Håvard war als einer der Komponisten auch einer der Hauptverantwortlichen für den damaligen Stilwandel hin zu „Kveldssanger“, und „Haavard“ wird als quasi Fortsetzung dieses Werk angepriesen. Tatsächlich pflegt Jørgensen unter dem Banner HAAVARD einen ähnlichen Stil, versucht daran anzuknüpfen, was ihm teilweise auch gelingt. Aber das Album zeigt auch weitere Facetten, eine Weiterentwicklung, was sicherlich auf die langjährige Erfahrung von Håvard zurückzuführen ist. Und dabei greift er auf viele Gastmusiker zurück, dabei auch auf Sänger Kristoffer „Garm“ Rygg, der eben auch seinen gehörigen Beitrag zu „Kveldssanger“ leistete.

Das versierte Akustikgitarrenspiel ist feinfühlig, erinnert an einigen Stellen etwas an das Spiel von Espen Jørgensen, was gleich zu Beginn beim eröffnenden „Printemps“ für wunderbare Atmosphäre sorgt. Zusammen mit dem simplen Rhythmus, der sich dynamisch aufbauenden Spannung und den Streicherarrangements (Evan Runge an der Violine und Raphael Weinroth-Browne am Cello) ergibt sich eine Mischung aus Kammermusik und Soundtrack, weniger Folk. Ebenfalls einen Soundtrack-Charakter hat das äußerst düstere, bedrohliche „Heartwood“, wobei dem Stück ein wenig die wünschenswerte Eindringlichkeit fehlt. Mit „Oberon“ werden HAAVARD aber wieder richtig groß, stimmungsvolle Flötenklänge (von Kristine Marie Aasvang) und Streicher vermitteln die wohlige Atmosphäre einer märchenhaften Waldlandschaft. Zauberhaft!

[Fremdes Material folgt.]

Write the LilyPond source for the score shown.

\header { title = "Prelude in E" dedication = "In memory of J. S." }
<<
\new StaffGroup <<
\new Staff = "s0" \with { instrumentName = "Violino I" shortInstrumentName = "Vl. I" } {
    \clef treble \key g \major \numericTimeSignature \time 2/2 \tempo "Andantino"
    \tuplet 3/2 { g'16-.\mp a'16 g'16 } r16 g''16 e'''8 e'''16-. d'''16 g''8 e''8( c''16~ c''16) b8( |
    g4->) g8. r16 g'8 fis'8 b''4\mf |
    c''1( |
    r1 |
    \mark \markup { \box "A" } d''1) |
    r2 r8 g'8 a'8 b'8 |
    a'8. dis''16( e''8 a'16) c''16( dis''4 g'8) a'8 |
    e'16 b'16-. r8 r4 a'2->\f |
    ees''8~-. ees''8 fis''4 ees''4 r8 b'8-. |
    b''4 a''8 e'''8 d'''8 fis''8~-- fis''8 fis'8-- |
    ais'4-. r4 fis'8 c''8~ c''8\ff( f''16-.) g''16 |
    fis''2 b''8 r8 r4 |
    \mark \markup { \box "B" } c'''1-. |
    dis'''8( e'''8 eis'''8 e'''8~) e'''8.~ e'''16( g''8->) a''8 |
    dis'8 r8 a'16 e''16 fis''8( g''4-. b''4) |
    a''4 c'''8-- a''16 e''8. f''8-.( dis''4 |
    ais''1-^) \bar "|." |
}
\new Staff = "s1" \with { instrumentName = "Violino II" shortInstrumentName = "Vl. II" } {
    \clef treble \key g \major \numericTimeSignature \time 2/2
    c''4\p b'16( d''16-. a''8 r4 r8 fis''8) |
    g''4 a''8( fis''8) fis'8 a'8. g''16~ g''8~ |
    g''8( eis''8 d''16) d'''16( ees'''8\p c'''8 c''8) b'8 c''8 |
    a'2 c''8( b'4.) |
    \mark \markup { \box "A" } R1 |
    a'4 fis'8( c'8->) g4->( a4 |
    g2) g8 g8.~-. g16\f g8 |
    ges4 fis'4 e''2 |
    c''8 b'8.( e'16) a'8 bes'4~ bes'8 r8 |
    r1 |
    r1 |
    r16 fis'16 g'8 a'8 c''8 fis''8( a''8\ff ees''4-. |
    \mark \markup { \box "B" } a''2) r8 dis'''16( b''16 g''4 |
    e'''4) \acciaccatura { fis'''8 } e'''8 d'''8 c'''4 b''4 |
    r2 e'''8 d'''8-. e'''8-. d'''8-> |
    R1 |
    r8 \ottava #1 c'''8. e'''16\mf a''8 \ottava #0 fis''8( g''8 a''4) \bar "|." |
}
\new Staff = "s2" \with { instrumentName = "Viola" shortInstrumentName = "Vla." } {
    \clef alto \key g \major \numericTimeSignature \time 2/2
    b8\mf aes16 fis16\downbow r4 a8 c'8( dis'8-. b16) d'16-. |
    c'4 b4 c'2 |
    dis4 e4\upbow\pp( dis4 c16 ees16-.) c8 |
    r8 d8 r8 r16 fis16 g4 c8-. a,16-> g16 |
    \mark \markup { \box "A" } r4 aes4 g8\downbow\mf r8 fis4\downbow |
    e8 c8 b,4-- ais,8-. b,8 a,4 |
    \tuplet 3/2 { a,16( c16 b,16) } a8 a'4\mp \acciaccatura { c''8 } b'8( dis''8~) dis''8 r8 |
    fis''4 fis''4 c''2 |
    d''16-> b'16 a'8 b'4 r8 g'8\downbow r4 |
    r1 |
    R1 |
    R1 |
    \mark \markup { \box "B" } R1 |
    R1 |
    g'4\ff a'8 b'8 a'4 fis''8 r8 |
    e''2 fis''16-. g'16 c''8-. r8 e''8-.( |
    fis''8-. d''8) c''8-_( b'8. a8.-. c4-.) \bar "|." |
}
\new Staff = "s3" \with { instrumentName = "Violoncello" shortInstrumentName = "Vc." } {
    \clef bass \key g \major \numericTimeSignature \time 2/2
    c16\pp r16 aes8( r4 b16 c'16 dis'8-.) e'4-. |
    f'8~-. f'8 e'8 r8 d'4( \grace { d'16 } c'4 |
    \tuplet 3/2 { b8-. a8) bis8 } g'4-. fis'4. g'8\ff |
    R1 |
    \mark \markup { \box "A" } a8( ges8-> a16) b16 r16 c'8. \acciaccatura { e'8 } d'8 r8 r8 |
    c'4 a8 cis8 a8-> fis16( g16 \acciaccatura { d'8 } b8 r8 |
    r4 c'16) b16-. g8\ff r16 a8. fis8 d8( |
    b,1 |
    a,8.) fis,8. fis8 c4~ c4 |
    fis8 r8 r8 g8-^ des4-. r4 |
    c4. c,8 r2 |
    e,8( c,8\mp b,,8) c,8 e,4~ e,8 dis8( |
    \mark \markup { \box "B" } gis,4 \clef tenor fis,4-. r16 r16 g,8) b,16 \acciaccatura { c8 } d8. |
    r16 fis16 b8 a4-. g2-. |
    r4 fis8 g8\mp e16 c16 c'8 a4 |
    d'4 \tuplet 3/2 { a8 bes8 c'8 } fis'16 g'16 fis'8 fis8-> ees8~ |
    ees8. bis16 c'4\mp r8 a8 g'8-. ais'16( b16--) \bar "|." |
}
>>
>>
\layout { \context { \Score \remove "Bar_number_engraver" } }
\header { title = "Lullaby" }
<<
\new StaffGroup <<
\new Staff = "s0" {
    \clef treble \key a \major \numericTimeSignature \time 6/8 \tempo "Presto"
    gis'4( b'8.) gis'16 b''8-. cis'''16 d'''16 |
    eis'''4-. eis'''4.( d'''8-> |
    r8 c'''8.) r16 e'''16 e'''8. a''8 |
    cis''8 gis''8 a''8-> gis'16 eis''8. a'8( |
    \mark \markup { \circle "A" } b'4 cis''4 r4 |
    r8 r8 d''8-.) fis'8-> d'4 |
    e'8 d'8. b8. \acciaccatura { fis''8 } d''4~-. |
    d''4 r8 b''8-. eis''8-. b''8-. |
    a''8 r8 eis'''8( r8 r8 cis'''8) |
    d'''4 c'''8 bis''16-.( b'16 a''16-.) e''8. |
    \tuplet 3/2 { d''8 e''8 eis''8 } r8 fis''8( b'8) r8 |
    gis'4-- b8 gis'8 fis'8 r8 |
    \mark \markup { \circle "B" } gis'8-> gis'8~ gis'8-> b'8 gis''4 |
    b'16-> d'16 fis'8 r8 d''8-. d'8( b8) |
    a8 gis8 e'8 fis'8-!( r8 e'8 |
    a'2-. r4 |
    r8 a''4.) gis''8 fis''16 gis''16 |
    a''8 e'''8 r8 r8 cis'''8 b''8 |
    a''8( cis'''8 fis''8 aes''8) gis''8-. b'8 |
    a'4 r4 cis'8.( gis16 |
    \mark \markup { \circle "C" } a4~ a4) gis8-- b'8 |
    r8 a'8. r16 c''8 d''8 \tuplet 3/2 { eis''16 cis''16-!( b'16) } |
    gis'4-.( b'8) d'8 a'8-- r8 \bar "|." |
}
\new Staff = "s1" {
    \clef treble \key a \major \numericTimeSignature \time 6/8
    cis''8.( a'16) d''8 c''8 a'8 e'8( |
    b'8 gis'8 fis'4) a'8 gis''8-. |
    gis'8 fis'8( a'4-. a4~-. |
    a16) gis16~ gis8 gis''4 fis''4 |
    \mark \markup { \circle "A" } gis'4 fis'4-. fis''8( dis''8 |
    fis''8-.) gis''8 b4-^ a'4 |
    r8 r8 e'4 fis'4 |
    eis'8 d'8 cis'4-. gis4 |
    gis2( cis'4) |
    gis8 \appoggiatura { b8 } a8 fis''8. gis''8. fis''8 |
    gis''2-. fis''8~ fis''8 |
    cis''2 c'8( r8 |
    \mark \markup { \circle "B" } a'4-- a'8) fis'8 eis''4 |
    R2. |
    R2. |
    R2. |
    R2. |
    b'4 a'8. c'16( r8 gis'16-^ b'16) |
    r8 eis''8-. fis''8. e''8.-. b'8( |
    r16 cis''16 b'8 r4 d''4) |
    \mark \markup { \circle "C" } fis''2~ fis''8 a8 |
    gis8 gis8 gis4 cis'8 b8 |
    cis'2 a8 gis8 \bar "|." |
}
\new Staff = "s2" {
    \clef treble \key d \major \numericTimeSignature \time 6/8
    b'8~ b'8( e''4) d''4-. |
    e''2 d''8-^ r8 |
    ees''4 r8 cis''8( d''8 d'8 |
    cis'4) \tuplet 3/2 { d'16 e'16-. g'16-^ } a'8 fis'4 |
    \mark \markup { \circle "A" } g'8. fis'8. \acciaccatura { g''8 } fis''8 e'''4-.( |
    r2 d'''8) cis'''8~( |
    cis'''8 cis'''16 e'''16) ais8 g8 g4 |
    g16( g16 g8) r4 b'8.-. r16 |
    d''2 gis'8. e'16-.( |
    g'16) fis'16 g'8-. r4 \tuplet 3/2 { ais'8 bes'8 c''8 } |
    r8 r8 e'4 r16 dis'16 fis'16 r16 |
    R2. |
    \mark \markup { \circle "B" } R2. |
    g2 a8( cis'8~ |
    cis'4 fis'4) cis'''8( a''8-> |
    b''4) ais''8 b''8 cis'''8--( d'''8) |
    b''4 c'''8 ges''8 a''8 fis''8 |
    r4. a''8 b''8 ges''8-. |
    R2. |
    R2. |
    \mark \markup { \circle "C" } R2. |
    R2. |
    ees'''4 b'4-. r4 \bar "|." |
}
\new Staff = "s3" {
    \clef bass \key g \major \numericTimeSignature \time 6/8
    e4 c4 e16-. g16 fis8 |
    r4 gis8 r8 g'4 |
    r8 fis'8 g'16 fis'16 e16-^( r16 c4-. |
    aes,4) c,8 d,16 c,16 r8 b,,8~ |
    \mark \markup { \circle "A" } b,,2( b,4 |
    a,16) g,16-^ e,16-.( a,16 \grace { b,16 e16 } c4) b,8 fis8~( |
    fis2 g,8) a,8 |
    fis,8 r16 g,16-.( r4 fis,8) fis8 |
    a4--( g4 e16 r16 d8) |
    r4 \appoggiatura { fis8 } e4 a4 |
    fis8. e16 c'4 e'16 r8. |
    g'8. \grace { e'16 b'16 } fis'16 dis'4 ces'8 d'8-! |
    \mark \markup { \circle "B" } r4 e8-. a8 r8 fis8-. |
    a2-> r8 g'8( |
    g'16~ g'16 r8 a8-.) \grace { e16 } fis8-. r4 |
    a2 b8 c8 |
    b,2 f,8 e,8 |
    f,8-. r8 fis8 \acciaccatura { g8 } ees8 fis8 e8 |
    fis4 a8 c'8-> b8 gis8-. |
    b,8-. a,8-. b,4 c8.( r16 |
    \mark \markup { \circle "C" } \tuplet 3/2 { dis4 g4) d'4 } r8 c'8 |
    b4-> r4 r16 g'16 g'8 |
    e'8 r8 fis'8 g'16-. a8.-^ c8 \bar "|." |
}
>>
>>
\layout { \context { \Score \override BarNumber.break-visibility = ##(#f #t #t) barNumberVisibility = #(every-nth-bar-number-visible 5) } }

Weitere Höhepunkte auf „Haavard“ sind das überraschend überhaupt nicht düsterem Norden klingende „Emanuelle“, das vielmehr mit Flamenco-Klängen Richtung Andalusien und Akkordeon (von Lars Nygaard) Richtung Frankreich musikalisch verortet. Natürlich auch das programmatisch betitelte „Kveldssang II“, das tatsächlich mit vertrauter Melodie nostalgisch den Bogen zum eigenen Referenzalbum spannt. Und noch ein Deut zurück zu 1996 – „Mot Soleglad“ enthält als einziges Stück richtigen Gesang von keinem anderen als Kristoffer „Garm“ Rygg.

Dazwischen gesellen sich leider aber auch einige Längen, was zu Lasten der Spannung geht. Und bei aller positiven Weiterentwicklung, „Haavard“ ist stilistisch viel breiter aufgestellt, deutlich opulenter und überraschend abwechslungsreich, nicht nur das versierte Gitarrenspiel zeugt von deutlich größerer Reife. Inspiration kann man Håvard Jørgensen nicht absprechen, schließlich kopiert er nicht einfach, sondern geht den Weg weiter. Aber es fehlt es dem Album auf emotionaler Ebene ein wenig was von dieser jugendlich romantisch-naiven Schwärmerei und Ungestümtheit. Gut ist das Album, welche Wirkkraft es dereinst haben wird, wird die Zukunft weisen.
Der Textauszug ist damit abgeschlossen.